S’incamminarono e Noemi non parlava.

«Eh?» riprese Jeanne. «Perché si sarà presa tutta questa briga?»

Noemi non parlò. Jeanne le scosse il braccio che teneva ancora.

«Non rispondi? Cosa pensi?»

Benché ambedue, ora, tacessero, non udirono Carlino che gridava di piegare a sinistra. Egli sopraggiunse arrabbiato, le spinse, tempestando, per le spalle, alla volta di un’altra via, ed esse ubbidirono senz’accorgersi mai di quelle voci né di quel modo.

«Non rispondi?» ripeté Jeanne fra risentita e attonita.

Noemi le strinse il braccio alla sua volta.

«Aspettiamo di essere a casa» diss’ella.

Carlino gridò:

«Fermatevi sotto gli alberi!»

Ma Jeanne si fermò subito, nell’affacciarsi a un improvviso largo, a piccoli alberi, a un gran fianco di cattedrale vetusta, battuto dalla luna. Si fermò e allungando il braccio che teneva sotto quello di Noemi, le afferrò la mano, le disse vibrando affannosamente:

«Noemi, dimmelo subito; hai raccontato qualche cosa a tua sorella?»

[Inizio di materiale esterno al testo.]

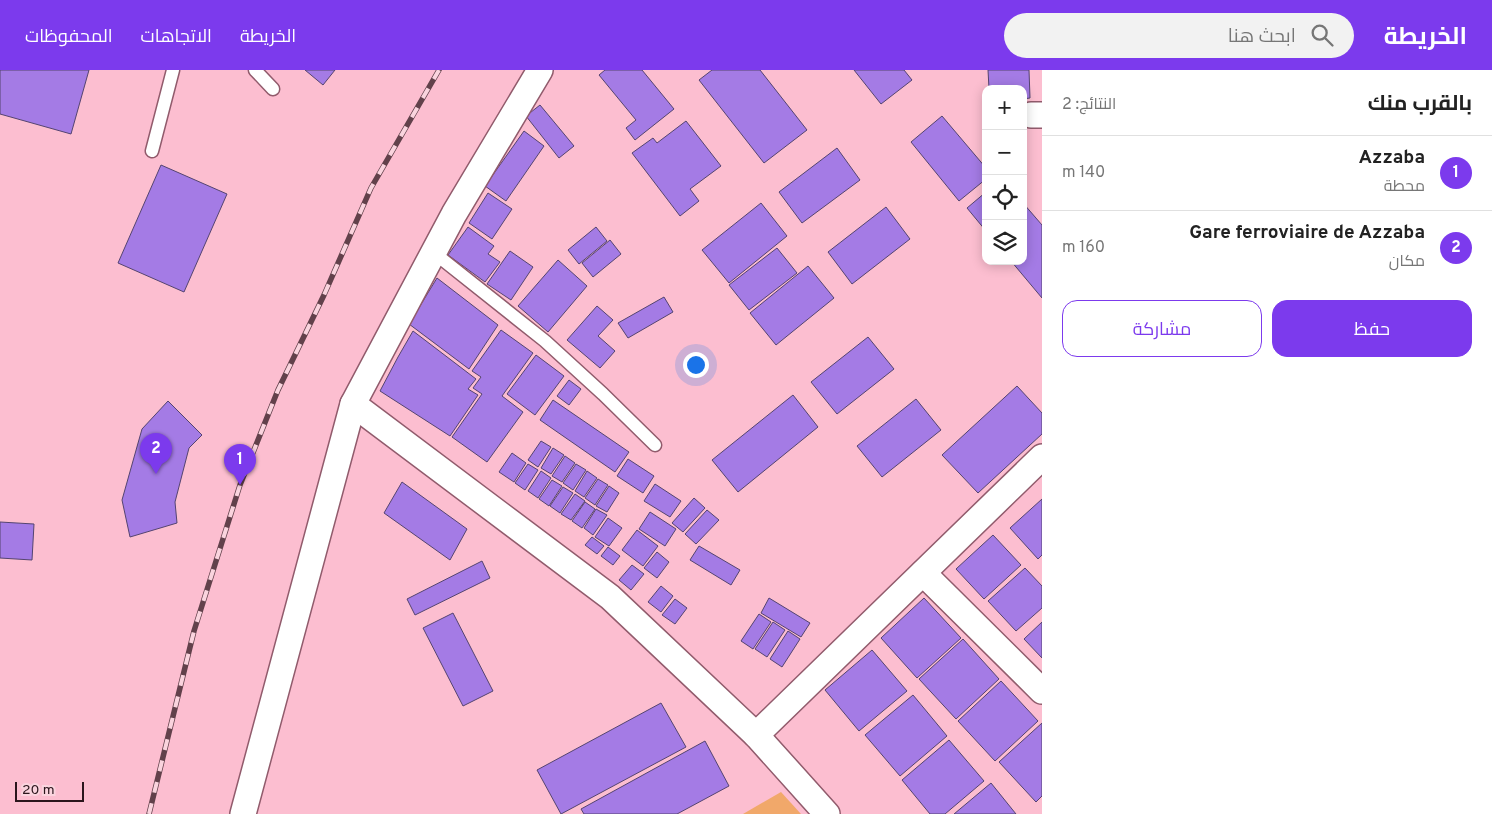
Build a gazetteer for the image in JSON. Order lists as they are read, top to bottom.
{
  "scale_bar": "20 m",
  "page": {
    "header": "الخريطة",
    "search": "ابحث هنا",
    "nav": ["الخريطة", "الاتجاهات", "المحفوظات"],
    "heading": ["بالقرب منك", "النتائج: 2"],
    "map_buttons": ["+", "−"],
    "list": [
      {
        "mark": "1",
        "name": "Azzaba",
        "note": "محطة",
        "value": "140 m"
      },
      {
        "mark": "2",
        "name": "Gare ferroviaire de Azzaba",
        "note": "مكان",
        "value": "160 m"
      }
    ],
    "buttons": ["حفظ", "مشاركة"],
    "pins": ["2", "1"],
    "scale": "20 m"
  }
}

Carlino gridò che potevano fermarsi anche lì, ma che simulassero un discorso interessante.

Noemi rispose all’amica un sì così debole, così timido, che Jeanne capì tutto. Maria Selva credeva che il suo frate, questo don Clemente, fosse Piero Maironi.

«Oh, Signore!» esclamò stringendo forte forte la mano di Noemi. «Ma lo dice, lo dice, anche?»

«Cosa?»

«Eh, cosa!»

Santo cielo, che ci voleva per farla parlar chiaro, questa creatura? Jeanne si sciolse da lei che subito, spaventata, le si riappiccò al braccio.

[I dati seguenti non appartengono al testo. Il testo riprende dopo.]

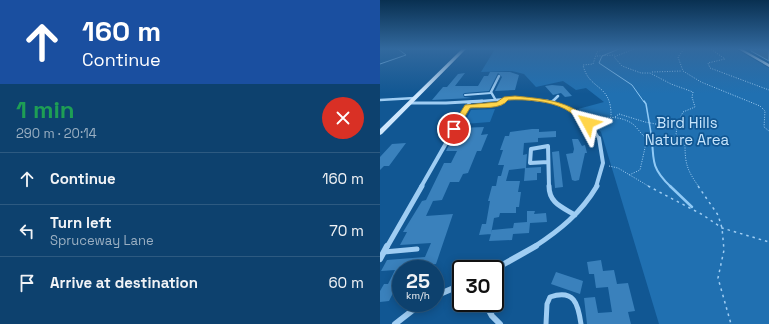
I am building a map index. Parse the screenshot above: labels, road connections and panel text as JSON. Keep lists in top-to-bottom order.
{
  "parks": ["Bird Hills Nature Area"],
  "page": {
    "turn": ["160 m", "Continue"],
    "heading": ["1 min", "290 m · 20:14"],
    "list": [
      {
        "name": "Continue",
        "value": "160 m"
      },
      {
        "name": "Turn left",
        "note": "Spruceway Lane",
        "value": "70 m"
      },
      {
        "name": "Arrive at destination",
        "value": "60 m"
      }
    ],
    "speed": "25 km/h",
    "limit": "30"
  }
}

«Brave!» gridò Carlino. «Ma non troppo!»

«Perdonami!» supplicò Noemi. «È un dubbio, dopo tutto, è una congettura. Sì, lo dice.»

«No!» fece Jeanne, risoluta, scotendo via il dubbio e la congettura. «Non è lui, non è possibile. Non è mai stato musicista!»

«No, no, non sarà lui, non sarà lui» si affrettò a dire a Noemi, sotto voce, perché veniva Carlino. Questi sopraggiunse, lodò, espresse il desiderio che si inoltrassero lentamente fra gli alberi.

Sotto gli alberi Jeanne si dolse, quasi sdegnosamente, che l’amica avesse aspettato quel momento a farle un discorso simile, che non avesse parlato prima, in casa. E tornò a protestare che questo benedettino non poteva essere Maironi, che Maironi non era mai stato musicista. Noemi si giustificò. Aveva avuto in animo di parlare al ritorno dall’Ospitale di S. Giovanni, dalla visita ai Memling, ma Jeanne era già tanto triste! Però ne avrebbe parlato se non fosse venuto Carlino. E ora, a passeggio, interrogata, non aveva saputo schermirsi. Se, quando erano ferme presso l’Hôtel de Flandre, Jeanne non avesse ricondotto il discorso a quel tema, sarebbe stata cosa finita; e lei, Noemi, non ne avrebbe riparlato che a casa.

«E tua sorella crede proprio…?» disse Jeanne.

Ecco, Maria dubitava. Pareva che il persuaso fosse Giovanni. Giovanni era certo; almeno Maria scriveva così. A questa risposta di Noemi Jeanne scattò. Come poteva esser certo, suo cognato? Che ne sapeva? Maironi non era capace di metter giù un accordo, sul piano. Ecco la bella certezza! Noemi osservò sommessamente che in tre anni poteva avere imparato, che i frati hanno interesse a educare i musicisti per l’organo.

«Allora lo credi anche tu?» esclamò Jeanne. Noemi balbettò un non so così incerto che Jeanne, agitatissima, dichiarò di voler partire subito per Subiaco, di voler sapere. C’era già l’intelligenza con Maria Selva di condurle sua sorella.